PAGE TEXT: Begin

That same year, Brown & Root won its first five-year logistical
support
contract from the U.S. Army Corps of Engineers that would send
them into
work alongside G.I.s in places like Somalia, Haiti, Kosovo,
Bosnia, and
Saudi Arabia. The Balkan contract has been the most profitable
for Brown &
Root -- the General Accounting Office (GAO) estimates that the
company made
$2.2 billion in revenue during the U.S. military operations
there building
sewage systems, kitchens, and showers and even washing underwear
for the
20,000 U.S. soldiers stationed there.
Kudos from the Army, Criticism from Outside
Army staff and their supporters have nothing but praise for
Brown & Root.
The Logistics Management Institute, a military think-tank, claims
that
LOGCAP contractors employed 24 percent fewer personnel and were
28 percent
less expensive.
But other government agencies are more skeptical. "It is convenient
to
contract a lot of this work out. The problem is that the government
doesn't
do the best job of oversight," says Neil Curtin, director of
operations and
readiness issues at the defense capabilities and management
team at the GAO.

PAGE TEXT: End

#### EXERCISE DESCRIPTION:
Pick up the article about Brown & Root's Army contracts where it stops, and keep writing it. These rows have nothing to do with the article on Brown & Root.

ENTRIES SHOWN: Begin

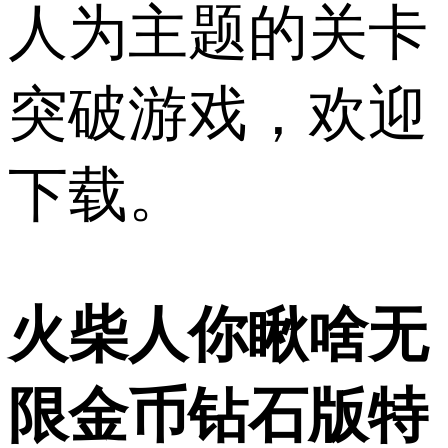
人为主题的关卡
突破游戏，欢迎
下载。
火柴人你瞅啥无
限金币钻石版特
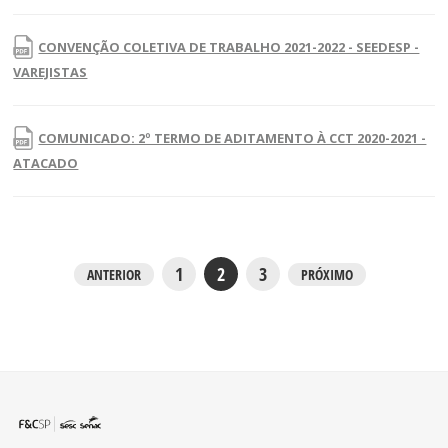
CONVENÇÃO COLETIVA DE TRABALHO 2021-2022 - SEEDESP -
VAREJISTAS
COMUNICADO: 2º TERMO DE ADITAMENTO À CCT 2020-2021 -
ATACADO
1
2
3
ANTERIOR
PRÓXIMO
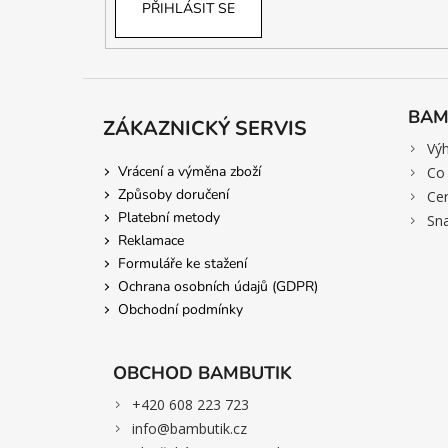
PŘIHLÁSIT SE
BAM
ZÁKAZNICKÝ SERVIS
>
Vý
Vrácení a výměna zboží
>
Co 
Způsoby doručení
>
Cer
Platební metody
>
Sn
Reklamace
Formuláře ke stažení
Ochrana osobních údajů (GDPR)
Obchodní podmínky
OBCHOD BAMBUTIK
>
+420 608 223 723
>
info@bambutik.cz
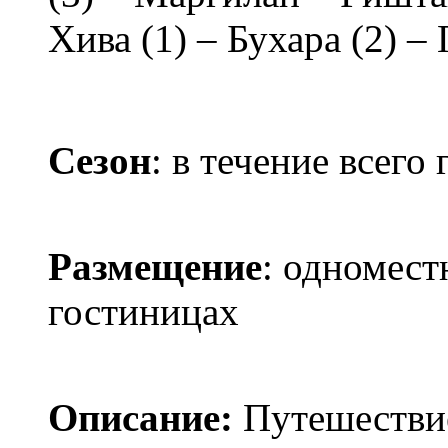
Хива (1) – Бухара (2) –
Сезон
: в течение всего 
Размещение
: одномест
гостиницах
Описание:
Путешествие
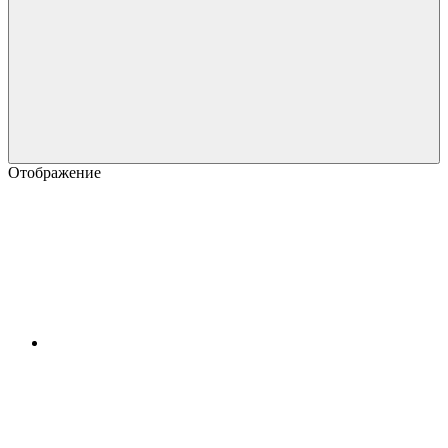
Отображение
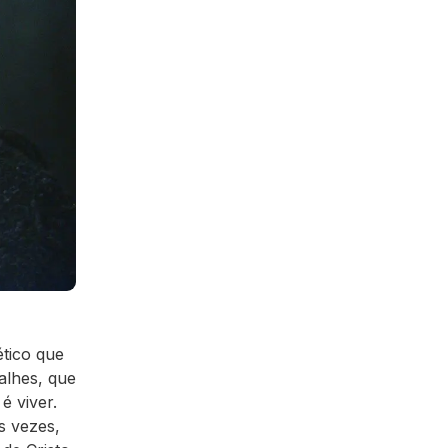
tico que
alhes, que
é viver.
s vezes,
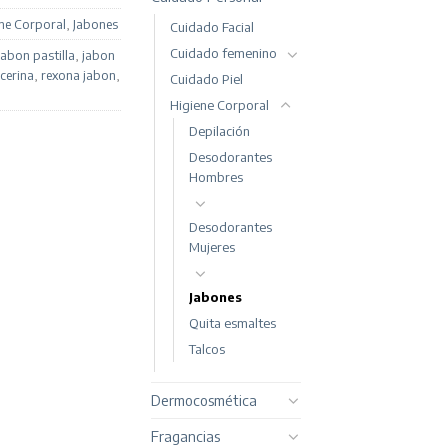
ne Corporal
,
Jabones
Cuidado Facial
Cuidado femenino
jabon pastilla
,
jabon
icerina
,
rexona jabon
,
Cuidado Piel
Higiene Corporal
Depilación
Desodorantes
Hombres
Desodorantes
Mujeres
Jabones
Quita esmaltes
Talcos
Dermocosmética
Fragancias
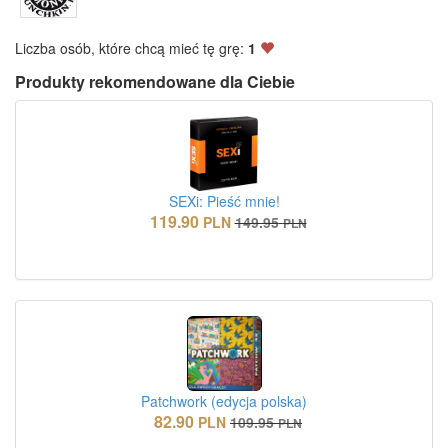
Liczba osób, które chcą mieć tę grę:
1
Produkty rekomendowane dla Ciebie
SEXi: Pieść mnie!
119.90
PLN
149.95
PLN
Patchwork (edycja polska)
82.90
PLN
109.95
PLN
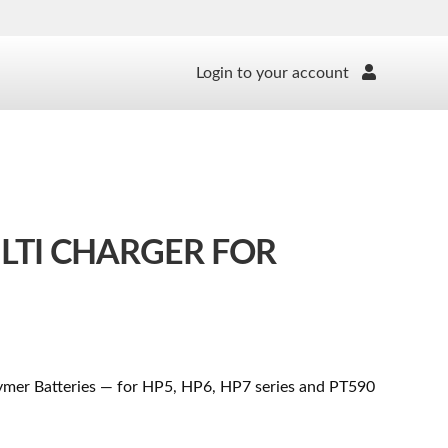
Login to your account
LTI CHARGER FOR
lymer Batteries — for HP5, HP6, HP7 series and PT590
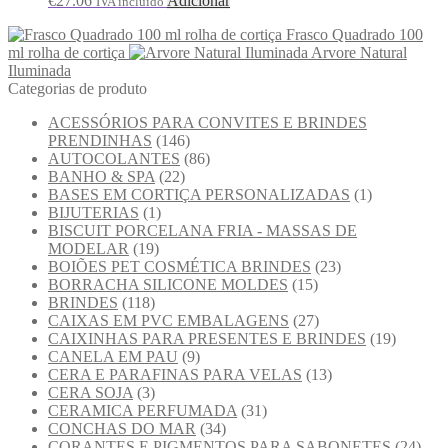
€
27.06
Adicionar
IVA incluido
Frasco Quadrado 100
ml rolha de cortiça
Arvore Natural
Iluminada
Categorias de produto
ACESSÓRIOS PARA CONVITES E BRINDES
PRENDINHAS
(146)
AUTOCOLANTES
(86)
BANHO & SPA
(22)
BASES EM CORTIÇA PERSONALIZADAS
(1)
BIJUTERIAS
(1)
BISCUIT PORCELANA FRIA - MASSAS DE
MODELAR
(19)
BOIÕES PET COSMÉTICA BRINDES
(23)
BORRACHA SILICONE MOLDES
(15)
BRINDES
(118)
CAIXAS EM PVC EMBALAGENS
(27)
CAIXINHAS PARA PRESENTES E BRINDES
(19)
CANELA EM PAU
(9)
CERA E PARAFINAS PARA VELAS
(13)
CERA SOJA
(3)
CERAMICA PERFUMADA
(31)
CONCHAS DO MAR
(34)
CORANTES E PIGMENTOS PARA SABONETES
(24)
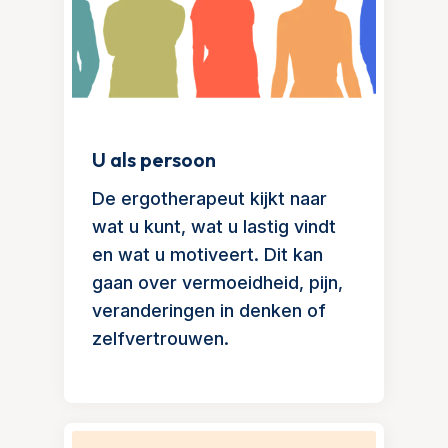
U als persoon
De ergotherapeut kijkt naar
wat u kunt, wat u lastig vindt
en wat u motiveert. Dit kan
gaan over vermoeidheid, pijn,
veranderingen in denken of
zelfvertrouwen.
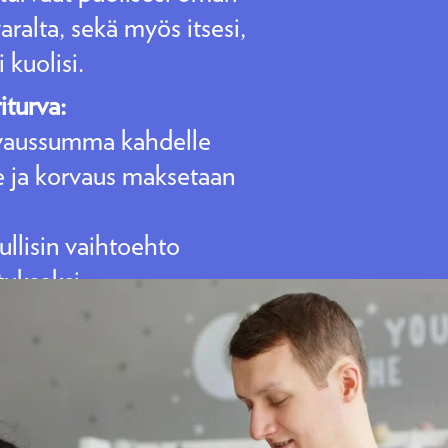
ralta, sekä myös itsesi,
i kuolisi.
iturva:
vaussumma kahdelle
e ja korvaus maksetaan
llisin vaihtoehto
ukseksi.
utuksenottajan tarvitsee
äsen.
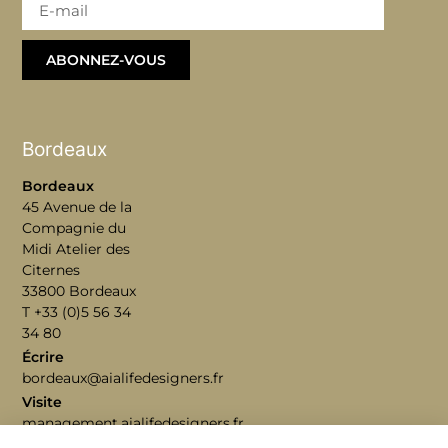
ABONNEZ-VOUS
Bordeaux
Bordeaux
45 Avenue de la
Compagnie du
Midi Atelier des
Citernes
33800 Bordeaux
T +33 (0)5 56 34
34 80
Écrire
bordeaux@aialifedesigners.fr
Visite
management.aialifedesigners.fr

ENTRIES SHOWN: End

#### ANSWER SECTION:
Policy analysts say that it is simply a matter of time before
something
goes wrong. "Suppose a local Afghani contractor gets kidnapped
or used for
mischief? This has not been thought through at the policy level
or opened
up for public debate," notes Thomas Donnelly, deputy executive
director of
the Project for the New American Century in Washington DC.
In fact some of the cost cutting is managed by hiring local
workers at
lower wages than U.S. soldiers would be paid, a controversial
practice that
has its drawbacks. In 1994 United Nations troops armed with
batons and tear
gas had to be brought in to quell protests by workers that Brown
& Root
dismissed at the end of its engagement in Somalia. In Saudi
Arabia, the
army was alarmed when it discovered that locally contracted
drivers were
firing up portable propane tanks to cook meals out in the desert
while
transporting high explosive ordinance weapons, according to
a student
report published by the Air University at Maxwell Air Force
base in Alabama.
Independent agencies are still skeptical. For example a February
1997 study
by the GAO showed that an operation that was estimated at $191.6
million
when presented to Congress in 1996 had ballooned to $461 and
a half million
a year later. Examples of overspending included flying in plywood
from the
United States at a cost of $85.98 per sheet (the cost in the
United states
was $14.06) and billing the Army to pay its employees income
taxes in Hungary.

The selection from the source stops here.